Berthe – nouvelle de Guy de Maupassant

Berthe – nouvelle de Guy de Maupassant

Lundi, 17 Juillet 2023

Sur la colline de Châtelguyon, le docteur Bonnet raconte les malheurs de Berthe, une simple d'esprit, dont il avait essayé en vain d'éveiller la pensée et de lui parler. Elle était née idiote, dépourvue d’intelligence. Elle ne savait pas parler, ne savait pas reconnaître son père de sa mère. Mais son corps, lui, se développait excellemment.

Elle avait seize ans maintenant et j’ai rarement vu pareille perfection de formes, pareille souplesse et pareille régularité de traits. J'ai dit une Vénus, oui, une Vénus, blonde, grasse, vigoureuse, avec des grands yeux clairs et vides, bleus comme la fleur du lin, et une large bouche aux lèvres rondes, une bouche de gourmande, de sensuelle, une bouche à baisers.

Mais le docteur Bonnet, après de longs efforts, réussit à lui faire reconnaître les heures, en fonction des repas.

Le père de Berthe et le docteur Bonnet se dirent ensuite qu’être mère pourrait peut-être lui faire un choc et la rendre, pas intelligente, mais moins stupide. Il la marièrent donc à M. Gaston du Boys de Lucelles.

Berthe, au bout de quelques semaines, tomba follement amoureuse de lui, et en devint dépendante. Une journée sans lui était une journée pleine de souffrance, où elle souffrait le martyr. M. Gaston aussi s’intéressa à elle les premiers jours puis finit pas se lasser de cette créature muette.

Mais lui se fatigua bien vite de cette belle créature ardente et muette. Il ne passait plus près d'elle que quelques heures dans le jour, trouvant suffisant de lui donner ses nuits.

Bientôt, il ne rentrait même plus lui « donner ses nuits ». Il s’arrangeait pour ne même plus rentrer le soir, il restait toute la nuit au casino avec des femmes autres qu’elle.

Berthe finit par en devenir folle.

Berthe – nouvelle de Guy de Maupassant

Extrait

"Voilà. Il y a vingt ans maintenant, les propriétaires de cet hôtel, mes clients, eurent un enfant, une fille, pareille à toutes les filles.

Mais je m’aperçus bientôt que, si le corps du petit être se développait admirablement, son intelligence demeurait inerte.

Elle marcha de très bonne heure, mais elle refusa absolument de parler. Je la crus sourde d’abord ; puis je constatai qu’elle entendait parfaitement, mais qu’elle ne comprenait pas. Les bruits violents la faisaient tressaillir, l’effrayaient sans qu’elle se rendît compte de leurs causes.
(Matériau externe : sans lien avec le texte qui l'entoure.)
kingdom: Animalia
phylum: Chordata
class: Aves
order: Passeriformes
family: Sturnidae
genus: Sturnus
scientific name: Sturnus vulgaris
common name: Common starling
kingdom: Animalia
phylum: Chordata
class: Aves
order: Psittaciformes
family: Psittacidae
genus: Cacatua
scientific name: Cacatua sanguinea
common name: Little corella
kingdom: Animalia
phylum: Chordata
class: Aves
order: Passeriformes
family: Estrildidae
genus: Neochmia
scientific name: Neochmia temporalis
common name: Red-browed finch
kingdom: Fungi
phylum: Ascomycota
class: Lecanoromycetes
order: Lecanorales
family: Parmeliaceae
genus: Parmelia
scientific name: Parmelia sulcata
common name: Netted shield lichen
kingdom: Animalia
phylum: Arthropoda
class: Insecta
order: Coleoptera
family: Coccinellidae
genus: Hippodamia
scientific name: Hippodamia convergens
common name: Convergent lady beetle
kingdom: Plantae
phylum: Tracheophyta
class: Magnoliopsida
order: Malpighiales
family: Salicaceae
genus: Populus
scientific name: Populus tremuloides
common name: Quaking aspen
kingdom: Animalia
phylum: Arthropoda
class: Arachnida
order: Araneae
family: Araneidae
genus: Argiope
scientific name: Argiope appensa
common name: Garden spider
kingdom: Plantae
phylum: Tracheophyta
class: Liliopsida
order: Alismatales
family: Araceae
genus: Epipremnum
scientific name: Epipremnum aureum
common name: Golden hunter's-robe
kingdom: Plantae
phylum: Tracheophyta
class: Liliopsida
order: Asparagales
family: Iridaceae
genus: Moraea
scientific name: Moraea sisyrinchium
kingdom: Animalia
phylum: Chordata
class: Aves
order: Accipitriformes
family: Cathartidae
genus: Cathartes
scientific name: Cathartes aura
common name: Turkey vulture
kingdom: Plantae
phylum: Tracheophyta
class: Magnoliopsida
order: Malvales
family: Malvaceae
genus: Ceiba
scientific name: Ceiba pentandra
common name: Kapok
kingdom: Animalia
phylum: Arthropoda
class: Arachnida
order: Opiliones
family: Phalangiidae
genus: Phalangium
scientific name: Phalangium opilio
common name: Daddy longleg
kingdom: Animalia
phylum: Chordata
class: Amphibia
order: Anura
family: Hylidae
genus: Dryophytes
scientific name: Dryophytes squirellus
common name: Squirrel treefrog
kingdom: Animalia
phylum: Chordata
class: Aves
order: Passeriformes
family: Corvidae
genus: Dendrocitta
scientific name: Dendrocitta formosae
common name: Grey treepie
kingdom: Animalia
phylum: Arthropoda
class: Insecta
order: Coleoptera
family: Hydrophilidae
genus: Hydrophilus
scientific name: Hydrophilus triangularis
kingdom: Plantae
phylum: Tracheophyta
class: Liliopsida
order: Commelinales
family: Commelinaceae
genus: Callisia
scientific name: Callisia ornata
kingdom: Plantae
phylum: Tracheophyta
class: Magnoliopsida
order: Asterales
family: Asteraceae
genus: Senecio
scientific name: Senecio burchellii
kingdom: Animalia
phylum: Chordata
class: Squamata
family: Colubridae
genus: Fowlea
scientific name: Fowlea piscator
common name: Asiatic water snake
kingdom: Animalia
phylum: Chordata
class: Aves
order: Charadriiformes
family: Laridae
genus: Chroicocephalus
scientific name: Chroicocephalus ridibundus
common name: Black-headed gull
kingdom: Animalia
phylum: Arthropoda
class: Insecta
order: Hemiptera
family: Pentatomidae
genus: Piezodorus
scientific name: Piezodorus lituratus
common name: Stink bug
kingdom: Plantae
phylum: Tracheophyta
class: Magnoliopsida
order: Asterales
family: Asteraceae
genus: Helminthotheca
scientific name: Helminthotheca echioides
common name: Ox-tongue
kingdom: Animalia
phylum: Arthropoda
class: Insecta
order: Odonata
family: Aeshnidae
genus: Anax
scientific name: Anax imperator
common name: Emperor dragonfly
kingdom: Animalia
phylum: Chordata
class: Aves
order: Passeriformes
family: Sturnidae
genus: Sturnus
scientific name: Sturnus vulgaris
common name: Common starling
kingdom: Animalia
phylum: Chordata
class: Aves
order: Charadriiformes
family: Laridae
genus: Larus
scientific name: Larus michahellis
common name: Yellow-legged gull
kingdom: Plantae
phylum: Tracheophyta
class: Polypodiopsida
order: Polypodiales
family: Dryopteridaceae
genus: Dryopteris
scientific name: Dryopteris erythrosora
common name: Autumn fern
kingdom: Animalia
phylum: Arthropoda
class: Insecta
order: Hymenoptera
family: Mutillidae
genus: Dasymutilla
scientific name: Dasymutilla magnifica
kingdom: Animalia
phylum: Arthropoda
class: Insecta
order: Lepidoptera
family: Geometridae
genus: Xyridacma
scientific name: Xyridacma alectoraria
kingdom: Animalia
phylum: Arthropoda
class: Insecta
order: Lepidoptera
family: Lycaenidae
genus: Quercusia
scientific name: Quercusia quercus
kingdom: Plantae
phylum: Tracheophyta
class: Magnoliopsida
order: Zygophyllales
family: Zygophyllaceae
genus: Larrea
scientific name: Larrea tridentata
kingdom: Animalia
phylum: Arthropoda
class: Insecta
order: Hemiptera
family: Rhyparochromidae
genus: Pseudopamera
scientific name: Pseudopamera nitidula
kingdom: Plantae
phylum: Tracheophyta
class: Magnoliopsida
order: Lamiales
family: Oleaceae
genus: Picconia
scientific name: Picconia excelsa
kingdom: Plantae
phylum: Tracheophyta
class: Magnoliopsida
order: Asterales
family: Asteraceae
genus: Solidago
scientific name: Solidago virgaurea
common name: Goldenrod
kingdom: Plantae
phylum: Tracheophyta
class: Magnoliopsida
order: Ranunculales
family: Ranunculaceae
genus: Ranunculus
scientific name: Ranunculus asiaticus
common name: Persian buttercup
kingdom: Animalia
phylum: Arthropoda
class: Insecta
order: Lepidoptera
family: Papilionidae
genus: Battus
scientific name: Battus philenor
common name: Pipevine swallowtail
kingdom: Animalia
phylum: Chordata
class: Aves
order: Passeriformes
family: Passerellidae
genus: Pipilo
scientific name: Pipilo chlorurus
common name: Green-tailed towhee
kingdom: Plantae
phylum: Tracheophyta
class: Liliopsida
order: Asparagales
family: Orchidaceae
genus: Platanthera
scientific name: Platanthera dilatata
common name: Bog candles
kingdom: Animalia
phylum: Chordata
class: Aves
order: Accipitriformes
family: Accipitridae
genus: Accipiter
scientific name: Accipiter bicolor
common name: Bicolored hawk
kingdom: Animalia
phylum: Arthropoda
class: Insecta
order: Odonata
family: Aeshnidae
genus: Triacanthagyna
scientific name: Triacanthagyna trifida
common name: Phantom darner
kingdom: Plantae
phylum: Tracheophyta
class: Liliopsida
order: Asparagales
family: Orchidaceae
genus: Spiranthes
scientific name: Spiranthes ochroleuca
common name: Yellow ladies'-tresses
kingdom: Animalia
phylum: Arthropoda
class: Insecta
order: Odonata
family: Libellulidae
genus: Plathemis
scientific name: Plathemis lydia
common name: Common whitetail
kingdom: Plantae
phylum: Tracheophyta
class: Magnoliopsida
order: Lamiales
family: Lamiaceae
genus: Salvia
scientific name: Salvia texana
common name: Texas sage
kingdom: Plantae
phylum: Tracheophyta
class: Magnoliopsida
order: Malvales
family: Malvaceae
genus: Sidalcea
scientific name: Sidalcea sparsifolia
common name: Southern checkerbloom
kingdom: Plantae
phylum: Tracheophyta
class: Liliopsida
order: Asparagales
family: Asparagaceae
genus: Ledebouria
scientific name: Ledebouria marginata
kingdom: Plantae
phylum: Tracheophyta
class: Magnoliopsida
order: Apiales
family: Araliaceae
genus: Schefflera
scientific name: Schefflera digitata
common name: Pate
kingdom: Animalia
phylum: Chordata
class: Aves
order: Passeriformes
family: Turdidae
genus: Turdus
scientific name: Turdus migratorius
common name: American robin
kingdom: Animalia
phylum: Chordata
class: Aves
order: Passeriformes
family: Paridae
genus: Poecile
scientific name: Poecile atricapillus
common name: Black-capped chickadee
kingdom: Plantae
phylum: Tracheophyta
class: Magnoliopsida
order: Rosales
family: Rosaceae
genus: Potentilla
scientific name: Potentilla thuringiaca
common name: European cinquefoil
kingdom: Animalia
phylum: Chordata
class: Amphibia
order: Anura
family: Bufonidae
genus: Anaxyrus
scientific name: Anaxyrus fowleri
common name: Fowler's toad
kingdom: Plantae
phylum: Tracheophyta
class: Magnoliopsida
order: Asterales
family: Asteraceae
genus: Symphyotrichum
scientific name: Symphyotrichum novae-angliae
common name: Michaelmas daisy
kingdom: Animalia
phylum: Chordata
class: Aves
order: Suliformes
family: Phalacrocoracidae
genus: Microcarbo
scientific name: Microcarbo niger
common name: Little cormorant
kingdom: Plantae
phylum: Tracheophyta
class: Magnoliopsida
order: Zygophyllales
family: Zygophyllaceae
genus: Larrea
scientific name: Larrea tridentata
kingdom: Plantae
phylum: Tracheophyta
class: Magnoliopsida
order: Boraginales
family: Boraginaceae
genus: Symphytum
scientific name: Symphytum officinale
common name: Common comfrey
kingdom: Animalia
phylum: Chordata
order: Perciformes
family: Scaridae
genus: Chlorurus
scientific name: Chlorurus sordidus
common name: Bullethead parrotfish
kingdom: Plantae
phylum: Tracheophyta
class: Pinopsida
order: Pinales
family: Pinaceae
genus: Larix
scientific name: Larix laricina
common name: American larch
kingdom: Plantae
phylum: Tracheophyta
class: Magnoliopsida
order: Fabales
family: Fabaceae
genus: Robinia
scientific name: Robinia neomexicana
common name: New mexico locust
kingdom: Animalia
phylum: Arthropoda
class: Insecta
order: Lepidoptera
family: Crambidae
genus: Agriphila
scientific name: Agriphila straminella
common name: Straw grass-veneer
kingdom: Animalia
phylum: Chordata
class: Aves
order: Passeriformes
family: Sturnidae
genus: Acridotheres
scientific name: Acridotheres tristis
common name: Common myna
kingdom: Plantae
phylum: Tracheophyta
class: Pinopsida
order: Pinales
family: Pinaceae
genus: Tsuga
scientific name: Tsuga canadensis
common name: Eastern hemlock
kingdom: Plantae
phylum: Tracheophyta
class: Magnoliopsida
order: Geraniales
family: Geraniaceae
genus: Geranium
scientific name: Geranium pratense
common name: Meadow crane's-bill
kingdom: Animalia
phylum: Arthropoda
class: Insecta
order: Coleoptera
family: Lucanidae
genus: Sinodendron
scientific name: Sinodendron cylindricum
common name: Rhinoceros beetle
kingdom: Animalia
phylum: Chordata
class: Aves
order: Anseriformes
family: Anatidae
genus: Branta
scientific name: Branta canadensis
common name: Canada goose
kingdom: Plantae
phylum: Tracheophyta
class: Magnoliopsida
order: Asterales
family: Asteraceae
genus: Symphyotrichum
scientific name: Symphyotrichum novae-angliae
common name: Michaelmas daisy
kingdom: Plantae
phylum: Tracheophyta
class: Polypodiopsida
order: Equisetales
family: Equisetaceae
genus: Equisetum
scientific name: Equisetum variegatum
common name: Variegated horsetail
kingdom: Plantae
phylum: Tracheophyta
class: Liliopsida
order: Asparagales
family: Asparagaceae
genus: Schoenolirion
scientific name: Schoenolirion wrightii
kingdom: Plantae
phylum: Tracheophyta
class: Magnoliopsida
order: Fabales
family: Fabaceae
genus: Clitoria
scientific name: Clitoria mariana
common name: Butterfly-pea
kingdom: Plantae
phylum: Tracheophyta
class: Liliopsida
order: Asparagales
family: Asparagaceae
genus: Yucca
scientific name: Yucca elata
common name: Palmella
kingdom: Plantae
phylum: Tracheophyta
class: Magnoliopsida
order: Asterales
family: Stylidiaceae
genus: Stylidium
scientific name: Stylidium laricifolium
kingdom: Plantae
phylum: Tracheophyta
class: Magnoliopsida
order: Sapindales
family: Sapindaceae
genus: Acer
Elle grandit ; elle était superbe, et muette, muette par défaut d’intelligence. J’essayai de tous les moyens pour amener dans cette tête une lueur de pensée ; rien ne réussit. J’avais cru remarquer qu’elle reconnaissait sa nourrice ; une fois sevrée, elle ne reconnut pas sa mère. Elle ne sut jamais dire ce mot, le premier que les enfants prononcent et le dernier que murmurent les soldats mourant sur les champs de bataille : « Maman ! » Elle essayait parfois des bégaiements, des vagissements, rien de plus.

Quand il faisait beau, elle riait tout le temps en poussant des cris légers qu’on pouvait comparer à des gazouillements d’oiseau ; quand il pleuvait, elle pleurait et gémissait d’une façon lugubre, effrayante, pareille à la plainte des chiens qui hurlent à la mort.

Elle aimait se rouler dans l’herbe à la façon des jeunes bêtes, et courir comme une folle, et elle battait des mains chaque matin si elle voyait le soleil entrer dans sa chambre. Quand on ouvrait sa fenêtre, elle battait des mains en s’agitant dans son lit, pour qu’on l’habillât tout de suite.

Elle ne paraissait faire d’ailleurs aucune distinction entre les gens, entre sa mère et sa bonne, entre son père et moi, entre le cocher et la cuisinière.

J’aimais ses parents, si malheureux, et je venais presque tous les jours les voir. Je dînais aussi souvent chez eux, ce qui me permit de remarquer que Berthe (on l’avait nommée Berthe) semblait reconnaître les plats et préférer les uns aux autres.

Elle avait alors douze ans. Elle était formée comme une fille de dix-huit, et plus grande que moi."